Defendant, through appropriate consultants shall submit to Miami-Dade County DERM a report

setting forth the full degree and extent of the violations and the methodology for finding and

determining the degree and extent. In addition, the report shall include approvable

recommendations for the proper methodology to correct the violations, through restoration,

remediation, mitigation or such other means as may be legally and environmentally appropriate

and in accordance with the requirements of Chapter 24 of the Miami-Dade County Code. Said

report shall be submitted within 60 days of this Order.

This Order shall remain in full force and effect until complied with or until modified or

terminated by further order of this Court and upon appropriate notice.

The County, being a political subdivision of the State of Florida, the necessity of a bond

is waived in accordance with Rule 1.610(b) Fla. R Civ. Pro (2013).

DONE AND ORDERED in Chambers at Miami-Dade County, Florida this __________

day of _______________2014.

DONE AND ORDERED in Chambers at Miami-

Dade County, Florida, on 03/18/14.

_____________________________ SARAH ZABEL CIRCUIT COURT JUDGE

No Further Judicial Action Required on THIS MOTION CLERK TO RECLOSE CASE IF POST JUDGMENT

The parties served with this Order are indicated in the accompanying 11th Circuit email confirmation which includes all emails provided by the submitter.

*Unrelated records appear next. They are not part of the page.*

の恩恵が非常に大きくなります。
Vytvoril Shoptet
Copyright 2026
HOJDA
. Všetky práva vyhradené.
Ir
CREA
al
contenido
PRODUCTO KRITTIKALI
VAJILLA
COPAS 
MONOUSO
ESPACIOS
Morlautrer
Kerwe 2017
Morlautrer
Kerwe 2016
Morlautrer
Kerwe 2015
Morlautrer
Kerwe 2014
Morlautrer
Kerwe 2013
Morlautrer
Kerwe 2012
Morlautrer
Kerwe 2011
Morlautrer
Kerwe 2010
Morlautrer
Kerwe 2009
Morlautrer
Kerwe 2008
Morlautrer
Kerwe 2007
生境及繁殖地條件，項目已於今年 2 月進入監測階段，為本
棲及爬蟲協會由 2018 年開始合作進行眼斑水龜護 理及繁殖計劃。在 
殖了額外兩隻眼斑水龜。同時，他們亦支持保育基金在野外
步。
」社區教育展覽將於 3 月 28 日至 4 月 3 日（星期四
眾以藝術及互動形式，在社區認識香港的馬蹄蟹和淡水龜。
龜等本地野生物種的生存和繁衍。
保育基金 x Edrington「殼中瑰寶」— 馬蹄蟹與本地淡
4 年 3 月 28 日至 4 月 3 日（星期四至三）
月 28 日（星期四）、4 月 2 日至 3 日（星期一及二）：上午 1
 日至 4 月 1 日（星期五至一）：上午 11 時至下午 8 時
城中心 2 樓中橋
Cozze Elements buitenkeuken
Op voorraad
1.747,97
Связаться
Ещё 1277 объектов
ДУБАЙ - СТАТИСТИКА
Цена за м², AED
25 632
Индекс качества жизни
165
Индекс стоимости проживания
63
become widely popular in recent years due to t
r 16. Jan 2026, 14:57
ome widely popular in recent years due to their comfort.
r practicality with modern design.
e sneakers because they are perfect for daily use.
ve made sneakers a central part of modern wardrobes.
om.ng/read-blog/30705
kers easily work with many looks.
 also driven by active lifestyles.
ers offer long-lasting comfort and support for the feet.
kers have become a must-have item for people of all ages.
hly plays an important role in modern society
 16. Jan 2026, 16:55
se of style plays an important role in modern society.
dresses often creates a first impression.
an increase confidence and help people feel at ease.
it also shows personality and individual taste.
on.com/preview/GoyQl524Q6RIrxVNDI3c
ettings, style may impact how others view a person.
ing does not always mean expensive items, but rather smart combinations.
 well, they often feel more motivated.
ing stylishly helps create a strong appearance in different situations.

The movant shall IMMEDIATELY serve a true and correct copy of this Order, by mail, facsimile, email or hand-delivery, to all parties/counsel of record for whom service is not indicated by the accompanying 11th Circuit confirmation, and file proof of service with the Clerk of Court. Signed original order sent electronically to the Clerk of Courts for filing in the Court file.